### Exercise goal
Take the entries that follow and return exactly the lines from the one holding "[47] D. Gunkel" through the one holding "[49] K. Bruninx, D.", both included. Nothing else is needed.

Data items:
= = =

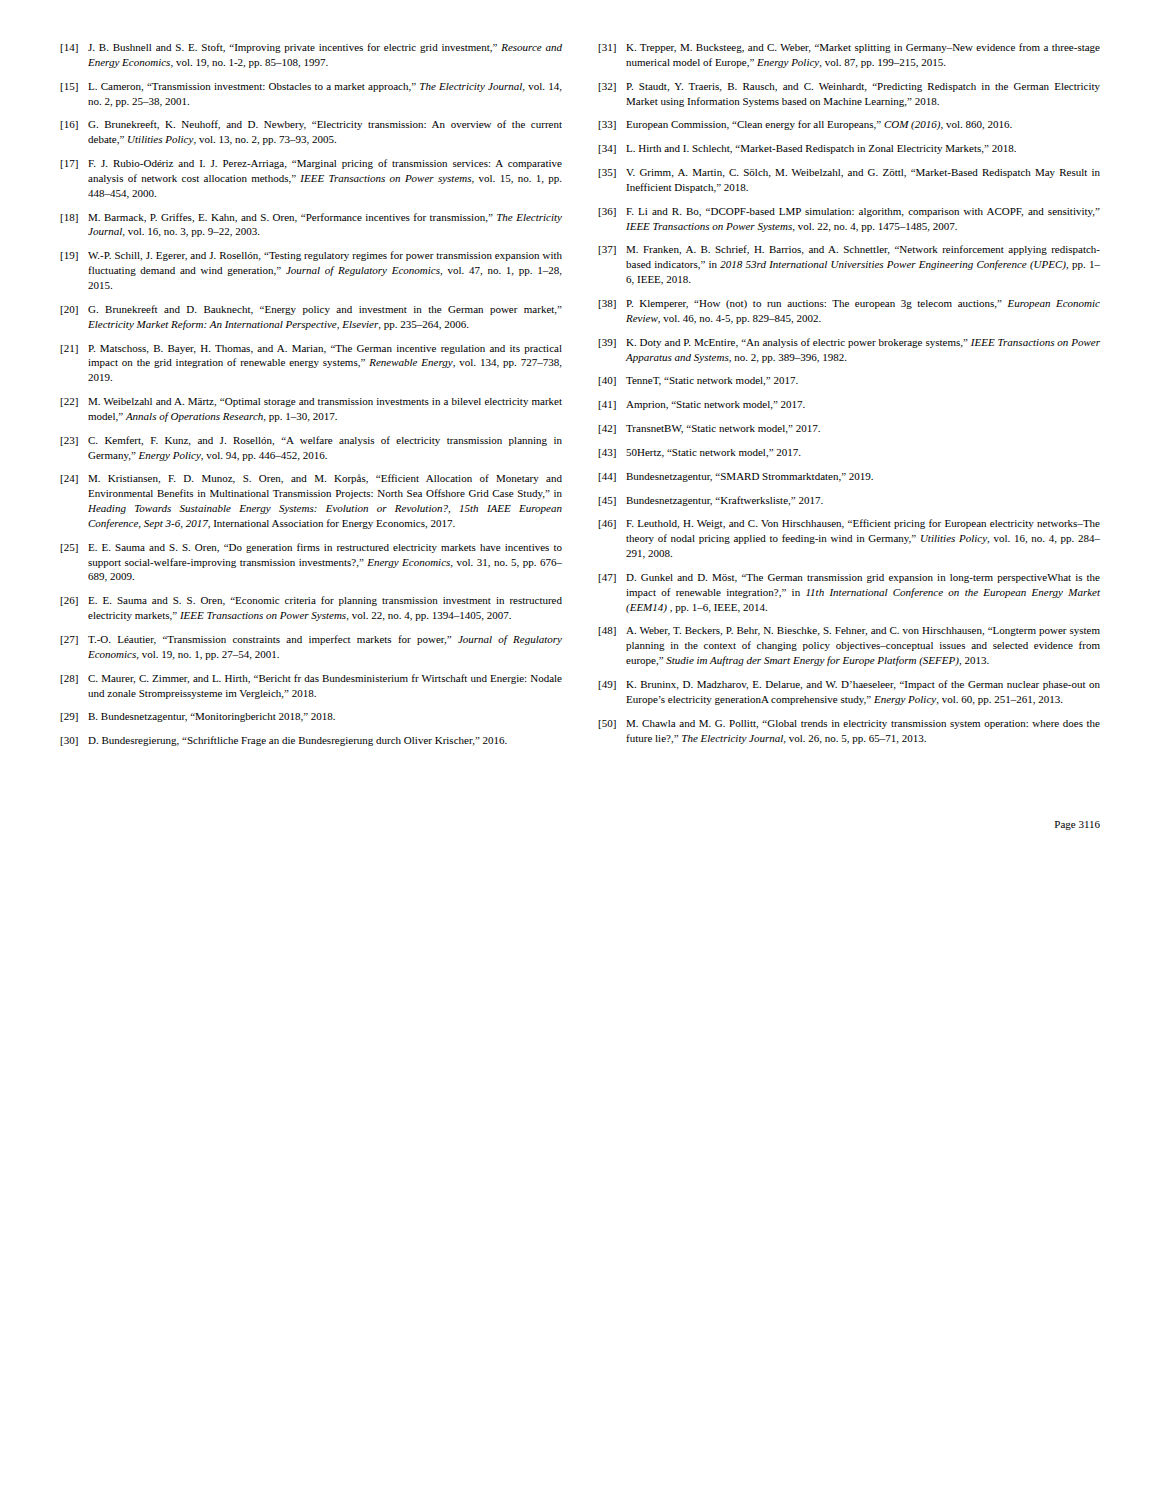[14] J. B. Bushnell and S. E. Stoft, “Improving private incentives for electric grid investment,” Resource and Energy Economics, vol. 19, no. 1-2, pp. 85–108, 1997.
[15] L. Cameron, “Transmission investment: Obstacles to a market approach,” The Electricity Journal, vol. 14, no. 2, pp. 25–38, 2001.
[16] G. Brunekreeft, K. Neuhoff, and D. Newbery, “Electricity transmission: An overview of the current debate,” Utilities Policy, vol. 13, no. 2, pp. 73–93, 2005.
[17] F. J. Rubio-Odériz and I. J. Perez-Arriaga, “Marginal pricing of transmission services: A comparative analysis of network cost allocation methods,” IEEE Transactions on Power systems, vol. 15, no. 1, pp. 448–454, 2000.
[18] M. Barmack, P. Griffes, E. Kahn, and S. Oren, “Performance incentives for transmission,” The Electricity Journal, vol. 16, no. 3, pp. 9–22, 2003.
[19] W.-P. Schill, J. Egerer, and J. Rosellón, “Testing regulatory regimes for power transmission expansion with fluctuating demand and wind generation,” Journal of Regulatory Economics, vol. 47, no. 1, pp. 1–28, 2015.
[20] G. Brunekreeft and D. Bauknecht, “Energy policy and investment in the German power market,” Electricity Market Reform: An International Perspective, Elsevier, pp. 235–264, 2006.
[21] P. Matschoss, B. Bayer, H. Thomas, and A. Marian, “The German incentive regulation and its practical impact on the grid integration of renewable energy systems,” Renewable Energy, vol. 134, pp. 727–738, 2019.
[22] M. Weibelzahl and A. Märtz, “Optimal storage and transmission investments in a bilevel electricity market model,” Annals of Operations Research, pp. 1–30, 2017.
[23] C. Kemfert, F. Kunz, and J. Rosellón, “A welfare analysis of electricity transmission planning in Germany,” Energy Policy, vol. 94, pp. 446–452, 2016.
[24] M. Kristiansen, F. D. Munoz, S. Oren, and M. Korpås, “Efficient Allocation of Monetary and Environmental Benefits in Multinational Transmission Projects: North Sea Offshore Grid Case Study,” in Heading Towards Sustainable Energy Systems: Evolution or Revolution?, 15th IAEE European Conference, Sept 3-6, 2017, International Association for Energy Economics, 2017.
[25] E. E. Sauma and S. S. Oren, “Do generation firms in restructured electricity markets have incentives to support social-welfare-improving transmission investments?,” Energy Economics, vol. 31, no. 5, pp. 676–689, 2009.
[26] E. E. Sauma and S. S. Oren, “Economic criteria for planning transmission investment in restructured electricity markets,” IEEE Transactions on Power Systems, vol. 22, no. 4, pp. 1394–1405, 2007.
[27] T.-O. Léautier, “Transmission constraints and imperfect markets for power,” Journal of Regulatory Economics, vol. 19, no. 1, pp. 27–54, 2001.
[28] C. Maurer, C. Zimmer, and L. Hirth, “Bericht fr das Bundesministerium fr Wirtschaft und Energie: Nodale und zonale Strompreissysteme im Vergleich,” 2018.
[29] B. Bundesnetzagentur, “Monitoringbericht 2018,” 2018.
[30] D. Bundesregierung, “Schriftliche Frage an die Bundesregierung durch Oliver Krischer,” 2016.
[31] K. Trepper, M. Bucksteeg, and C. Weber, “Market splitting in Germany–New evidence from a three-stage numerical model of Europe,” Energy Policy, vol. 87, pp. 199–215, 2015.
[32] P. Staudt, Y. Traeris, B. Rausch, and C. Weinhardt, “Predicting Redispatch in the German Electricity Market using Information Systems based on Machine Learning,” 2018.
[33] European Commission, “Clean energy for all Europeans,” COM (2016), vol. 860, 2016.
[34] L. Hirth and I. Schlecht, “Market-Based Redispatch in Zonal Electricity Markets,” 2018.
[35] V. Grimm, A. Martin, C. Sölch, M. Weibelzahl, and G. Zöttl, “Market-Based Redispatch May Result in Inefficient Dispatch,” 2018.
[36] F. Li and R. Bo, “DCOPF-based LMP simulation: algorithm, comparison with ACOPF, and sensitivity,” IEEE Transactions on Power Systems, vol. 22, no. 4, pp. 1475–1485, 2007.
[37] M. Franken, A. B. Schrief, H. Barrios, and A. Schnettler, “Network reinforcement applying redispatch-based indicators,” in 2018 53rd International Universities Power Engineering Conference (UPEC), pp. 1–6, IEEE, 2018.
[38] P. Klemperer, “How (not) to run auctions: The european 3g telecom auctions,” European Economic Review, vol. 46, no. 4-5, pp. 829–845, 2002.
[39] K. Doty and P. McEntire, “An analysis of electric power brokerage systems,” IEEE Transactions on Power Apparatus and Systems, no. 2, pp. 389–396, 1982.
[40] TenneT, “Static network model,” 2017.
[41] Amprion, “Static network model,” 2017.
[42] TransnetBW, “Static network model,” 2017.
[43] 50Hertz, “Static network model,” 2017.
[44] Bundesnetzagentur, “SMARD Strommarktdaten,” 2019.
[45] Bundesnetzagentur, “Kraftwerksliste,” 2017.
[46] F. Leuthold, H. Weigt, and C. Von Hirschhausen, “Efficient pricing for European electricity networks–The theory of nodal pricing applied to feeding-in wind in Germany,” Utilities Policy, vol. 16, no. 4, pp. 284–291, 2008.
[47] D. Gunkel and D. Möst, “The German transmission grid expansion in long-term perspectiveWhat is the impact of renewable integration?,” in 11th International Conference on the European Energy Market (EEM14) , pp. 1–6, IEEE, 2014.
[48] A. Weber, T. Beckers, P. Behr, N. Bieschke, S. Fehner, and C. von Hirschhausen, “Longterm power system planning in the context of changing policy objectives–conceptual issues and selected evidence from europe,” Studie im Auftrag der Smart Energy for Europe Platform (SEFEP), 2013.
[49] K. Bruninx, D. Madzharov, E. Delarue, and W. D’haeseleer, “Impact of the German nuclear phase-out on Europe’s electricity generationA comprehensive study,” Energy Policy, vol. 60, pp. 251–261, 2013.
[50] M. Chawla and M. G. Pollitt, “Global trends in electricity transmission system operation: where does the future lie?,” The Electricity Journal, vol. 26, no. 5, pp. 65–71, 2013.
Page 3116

= = =

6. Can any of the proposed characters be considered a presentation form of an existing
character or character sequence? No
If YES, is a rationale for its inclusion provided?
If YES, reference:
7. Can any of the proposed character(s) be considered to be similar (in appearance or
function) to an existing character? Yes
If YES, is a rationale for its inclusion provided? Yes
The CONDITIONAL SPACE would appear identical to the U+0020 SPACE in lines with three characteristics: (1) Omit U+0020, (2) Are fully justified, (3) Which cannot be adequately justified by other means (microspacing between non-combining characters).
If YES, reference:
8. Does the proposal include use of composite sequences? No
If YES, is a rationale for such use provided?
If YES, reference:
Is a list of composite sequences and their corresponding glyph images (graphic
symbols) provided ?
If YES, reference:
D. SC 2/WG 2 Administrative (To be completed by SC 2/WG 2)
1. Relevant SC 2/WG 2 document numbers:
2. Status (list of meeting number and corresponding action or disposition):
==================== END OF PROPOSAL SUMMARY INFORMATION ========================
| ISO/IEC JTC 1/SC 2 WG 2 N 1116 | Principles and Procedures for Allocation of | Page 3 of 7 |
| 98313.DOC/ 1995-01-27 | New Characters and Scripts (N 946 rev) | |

= = =

### Answer to this task
[47] D. Gunkel and D. Möst, “The German transmission grid expansion in long-term perspectiveWhat is the impact of renewable integration?,” in 11th International Conference on the European Energy Market (EEM14) , pp. 1–6, IEEE, 2014.
[48] A. Weber, T. Beckers, P. Behr, N. Bieschke, S. Fehner, and C. von Hirschhausen, “Longterm power system planning in the context of changing policy objectives–conceptual issues and selected evidence from europe,” Studie im Auftrag der Smart Energy for Europe Platform (SEFEP), 2013.
[49] K. Bruninx, D. Madzharov, E. Delarue, and W. D’haeseleer, “Impact of the German nuclear phase-out on Europe’s electricity generationA comprehensive study,” Energy Policy, vol. 60, pp. 251–261, 2013.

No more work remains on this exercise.